1. Die Ergebnisse der Wirtschaftlichkeitsberechnungen in 10 Orten haben nach Auffassung der berufenen Bürger und der Bürgerinitiative ergeben:                          

  • Die Errichtung und Betreibung von Gruppenkläranlagen ggf. Ortskläranlagen ist absolut die kostengünstigste Lösung. Im Einzelfall lassen die örtlichen Bedingungen oder der Wille des Grundstückseigentümers nur Einzellösungen zu.
  •  Naturnahe Kläranlagen (Pflanzenkläranlagen) erreichen sehr gute Reinigungsleistungen, sind vor allem bei den Betriebskosten bedeutend günstiger als technische Anlagen und für Eigenleistungen gut geeignet.
  • Eine Rohrverlegung im Straßenbereich ist die teuerste Lösung im ländlichen Raum und sollte vermieden werden. Viel kostengünstiger ist die Verlegung in Naturboden (4-5x) in oder an Grundstücken. 
  • Das biologisch gereinigte Wasser als Brauchwasser zu verwenden bietet sich an, zumal in unserer Gegend etwa 1/3 zu wenig Regenwasser für Gärten anfällt. Der entsprechende Bau der Rückführung des Wassers auf die Gründstücke ist kostengünstig und spart Kosten für Trinkwasser.
  • Die skizzierten Ergebnisse entsprechen vollkommen den Auffassungen des Sächsischen Ministeriums für Umwelt und Landwirtschaft, " für die Bürger die sinnvollsten Lösungrn "zu finden. ( Vergleiche nachfolgenden Artikel vom SMUL ).

2. Der VVGG ist nach wie vor zuständig, die Planung in den Gemeinden soweit voranzu-treiben, daß eine nachvollziehbare und begründete Entscheidung grundstückskongret für die künftige Wasserentsorgung vorliegt ( Forderung vom SMUL, Dr. Eckardt ). Die Reihenfolge der Bearbeitung richtet sich nach den vorliegenden Zeitplan der Unteren Wasserbehörde ( bis 2015 ).

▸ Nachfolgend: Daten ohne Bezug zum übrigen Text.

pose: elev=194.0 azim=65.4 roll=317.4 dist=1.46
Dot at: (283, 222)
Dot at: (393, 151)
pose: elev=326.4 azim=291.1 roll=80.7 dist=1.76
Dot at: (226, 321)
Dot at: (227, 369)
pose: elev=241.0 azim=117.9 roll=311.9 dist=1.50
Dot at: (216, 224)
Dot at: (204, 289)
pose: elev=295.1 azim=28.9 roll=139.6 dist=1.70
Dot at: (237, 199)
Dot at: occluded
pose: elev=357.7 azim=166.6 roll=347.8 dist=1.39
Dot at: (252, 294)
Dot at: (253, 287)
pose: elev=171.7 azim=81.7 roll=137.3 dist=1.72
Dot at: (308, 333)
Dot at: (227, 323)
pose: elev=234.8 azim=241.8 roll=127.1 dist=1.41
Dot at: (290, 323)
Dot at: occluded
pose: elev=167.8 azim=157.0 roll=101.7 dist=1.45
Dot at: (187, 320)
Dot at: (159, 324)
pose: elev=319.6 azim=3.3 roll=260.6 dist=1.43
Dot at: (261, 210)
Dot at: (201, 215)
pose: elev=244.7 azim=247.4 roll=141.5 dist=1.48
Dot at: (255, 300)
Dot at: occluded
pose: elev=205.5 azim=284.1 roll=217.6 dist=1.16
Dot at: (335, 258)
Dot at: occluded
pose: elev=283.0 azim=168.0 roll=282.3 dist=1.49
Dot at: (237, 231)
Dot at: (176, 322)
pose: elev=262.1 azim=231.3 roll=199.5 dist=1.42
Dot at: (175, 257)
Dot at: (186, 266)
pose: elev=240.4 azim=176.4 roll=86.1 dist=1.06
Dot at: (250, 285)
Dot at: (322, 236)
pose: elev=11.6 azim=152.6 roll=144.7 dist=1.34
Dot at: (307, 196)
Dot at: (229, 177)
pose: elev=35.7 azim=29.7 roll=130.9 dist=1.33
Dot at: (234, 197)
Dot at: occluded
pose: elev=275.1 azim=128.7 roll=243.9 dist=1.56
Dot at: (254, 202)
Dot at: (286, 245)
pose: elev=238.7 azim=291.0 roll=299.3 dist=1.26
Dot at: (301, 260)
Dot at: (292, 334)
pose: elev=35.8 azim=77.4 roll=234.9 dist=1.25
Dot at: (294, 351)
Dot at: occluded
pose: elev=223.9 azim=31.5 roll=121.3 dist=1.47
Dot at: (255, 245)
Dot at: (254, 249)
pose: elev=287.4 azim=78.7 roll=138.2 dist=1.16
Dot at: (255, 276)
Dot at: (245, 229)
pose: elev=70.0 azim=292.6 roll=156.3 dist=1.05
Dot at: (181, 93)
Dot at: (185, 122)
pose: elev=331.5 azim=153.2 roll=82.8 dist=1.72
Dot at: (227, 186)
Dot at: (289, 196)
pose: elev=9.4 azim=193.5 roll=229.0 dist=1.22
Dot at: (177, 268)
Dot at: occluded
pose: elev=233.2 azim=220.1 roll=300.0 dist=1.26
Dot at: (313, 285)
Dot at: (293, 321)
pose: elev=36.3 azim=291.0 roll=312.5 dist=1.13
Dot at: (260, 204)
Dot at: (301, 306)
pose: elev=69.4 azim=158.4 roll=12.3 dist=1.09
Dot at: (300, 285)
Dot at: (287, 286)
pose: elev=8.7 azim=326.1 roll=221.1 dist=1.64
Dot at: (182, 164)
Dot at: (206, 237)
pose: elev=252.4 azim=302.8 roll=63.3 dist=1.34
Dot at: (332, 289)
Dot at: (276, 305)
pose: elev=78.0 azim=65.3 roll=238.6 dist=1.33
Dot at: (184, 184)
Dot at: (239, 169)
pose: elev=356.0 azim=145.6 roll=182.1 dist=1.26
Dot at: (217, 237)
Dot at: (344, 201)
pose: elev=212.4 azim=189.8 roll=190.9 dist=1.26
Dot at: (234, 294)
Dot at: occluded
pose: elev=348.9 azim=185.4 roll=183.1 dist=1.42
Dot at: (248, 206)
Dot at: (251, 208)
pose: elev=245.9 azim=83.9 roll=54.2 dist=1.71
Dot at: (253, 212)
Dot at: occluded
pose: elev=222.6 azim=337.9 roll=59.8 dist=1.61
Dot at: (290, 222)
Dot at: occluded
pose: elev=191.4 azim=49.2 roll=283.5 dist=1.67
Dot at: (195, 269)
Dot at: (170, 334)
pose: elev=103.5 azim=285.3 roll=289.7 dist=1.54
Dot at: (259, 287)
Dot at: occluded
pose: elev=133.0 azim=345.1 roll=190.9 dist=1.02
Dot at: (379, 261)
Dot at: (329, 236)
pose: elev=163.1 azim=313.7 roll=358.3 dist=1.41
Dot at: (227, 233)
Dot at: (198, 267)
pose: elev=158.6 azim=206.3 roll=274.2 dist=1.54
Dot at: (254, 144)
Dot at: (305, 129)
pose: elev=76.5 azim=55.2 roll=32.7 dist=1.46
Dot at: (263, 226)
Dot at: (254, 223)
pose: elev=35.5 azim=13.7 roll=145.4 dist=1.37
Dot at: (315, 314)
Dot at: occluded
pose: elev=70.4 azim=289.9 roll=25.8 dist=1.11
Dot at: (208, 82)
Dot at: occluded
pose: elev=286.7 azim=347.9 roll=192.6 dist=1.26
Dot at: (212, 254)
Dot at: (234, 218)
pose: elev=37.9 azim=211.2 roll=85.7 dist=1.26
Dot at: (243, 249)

Die gesuchten sinnvollsten Lösungen erfordern alle Sparpotentiale für Investitionen und Betriebskosten einzusetzen, damit keine "Mehrkosten" für die Bürger entstehen.

3. Die Trägerschaft für die Gruppenanlagen wird nach den jetziger Erfahrungen und Auffassungen vorrangig in öffentlicher Hand liegen. Es ist aber auch möglich, daß Bürger eines Ortes oder Ortsteiles Träger der Gruppenanlagen sein wollen und eine privat-rechtliche Lösung anstreben. Der Wille der Bürger ist nach Prüfung aller Erfordernisse maßgebend.

4. Zur kostengünstigen Planung, Realisierung und Betreibung der Anlagen sollten Kosten-vergleiche nach dem " Benchmarking Prinzip " ( Lernen von den Besten ) vorgenommen werden.

5. In allen Orten sind weierhin berufene Bürger in die Planungen einzubeziehen. Diese kennen sich in den Orten am besten aus, für sie wird die biologische Klärung geplant, realisiert und betrieben und sie haben letztlich zu bezahlen.